PROBLEM »
Before copying the entries, remove the pictures; everything else stays exactly as it is.

===== RECORDS SHOWN =====

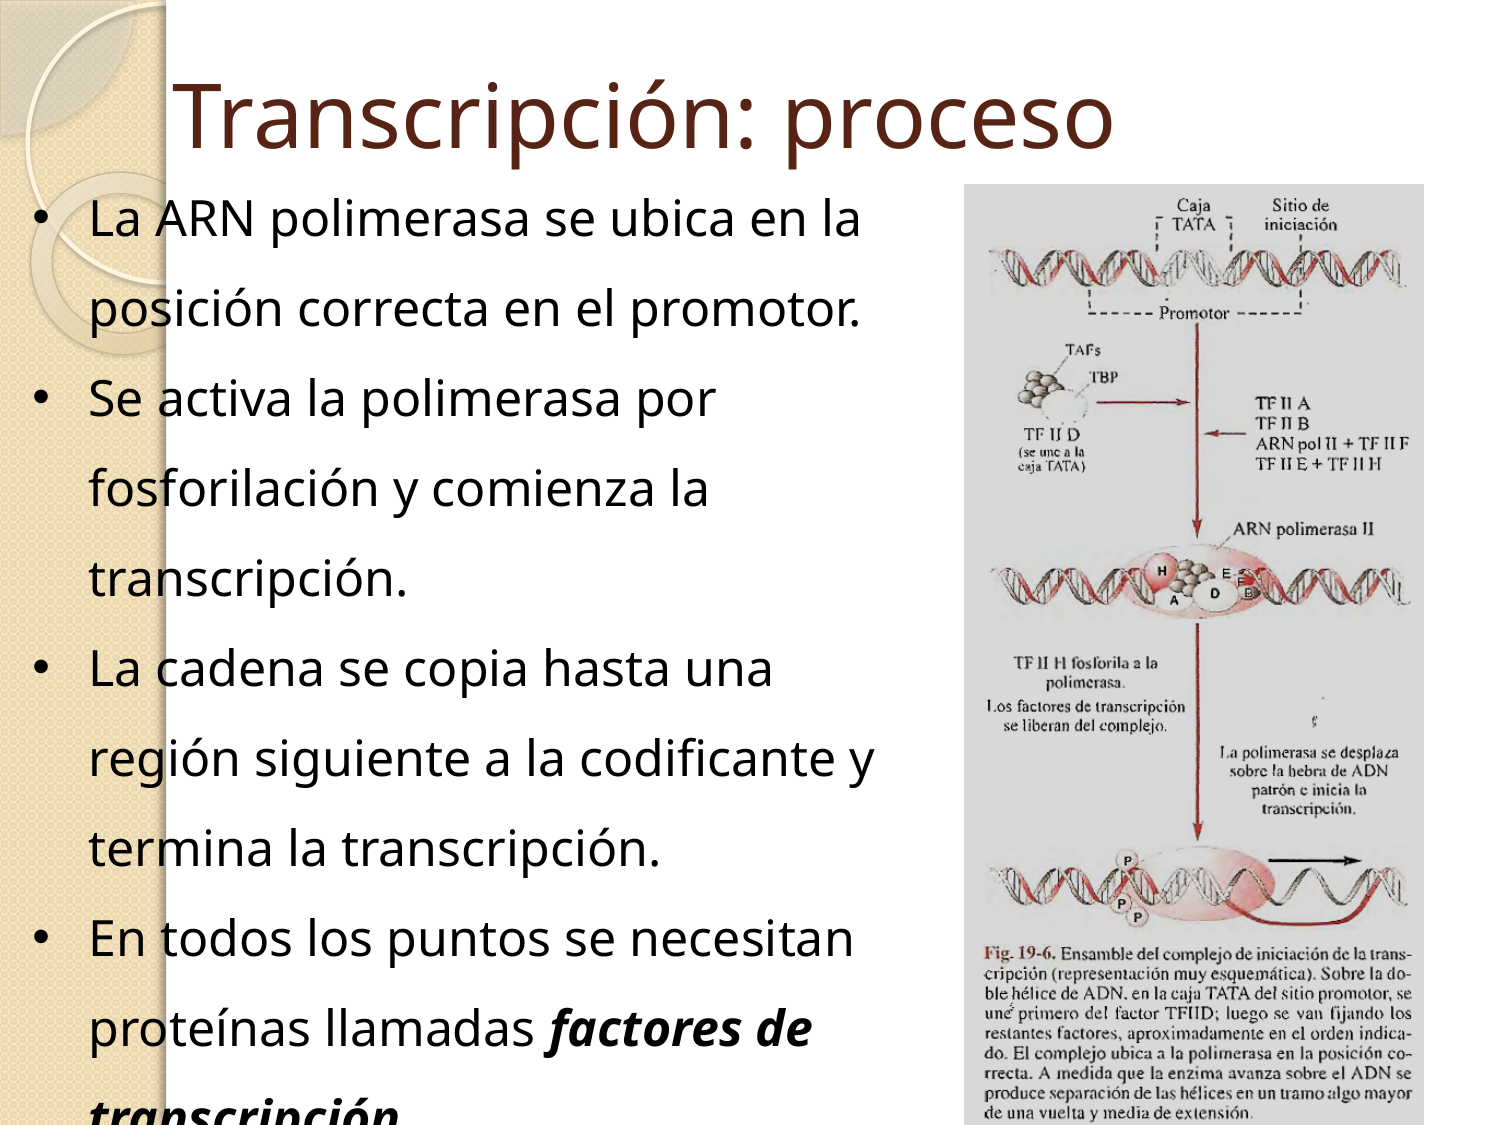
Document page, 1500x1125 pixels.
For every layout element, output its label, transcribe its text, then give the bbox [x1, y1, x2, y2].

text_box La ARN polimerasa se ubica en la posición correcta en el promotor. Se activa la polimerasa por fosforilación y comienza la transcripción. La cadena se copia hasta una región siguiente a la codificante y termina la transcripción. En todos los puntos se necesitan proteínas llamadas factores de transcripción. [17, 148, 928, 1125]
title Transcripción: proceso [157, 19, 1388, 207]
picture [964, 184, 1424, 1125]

=====

OUTPUT OF THE EXERCISE »
Document page, 1500x1125 pixels.
For every layout element, output its label, transcribe its text, then give the bbox [x1, y1, x2, y2].

text_box La ARN polimerasa se ubica en la posición correcta en el promotor. Se activa la polimerasa por fosforilación y comienza la transcripción. La cadena se copia hasta una región siguiente a la codificante y termina la transcripción. En todos los puntos se necesitan proteínas llamadas factores de transcripción. [17, 148, 928, 1125]
title Transcripción: proceso [157, 19, 1388, 207]
picture [964, 184, 1424, 1125]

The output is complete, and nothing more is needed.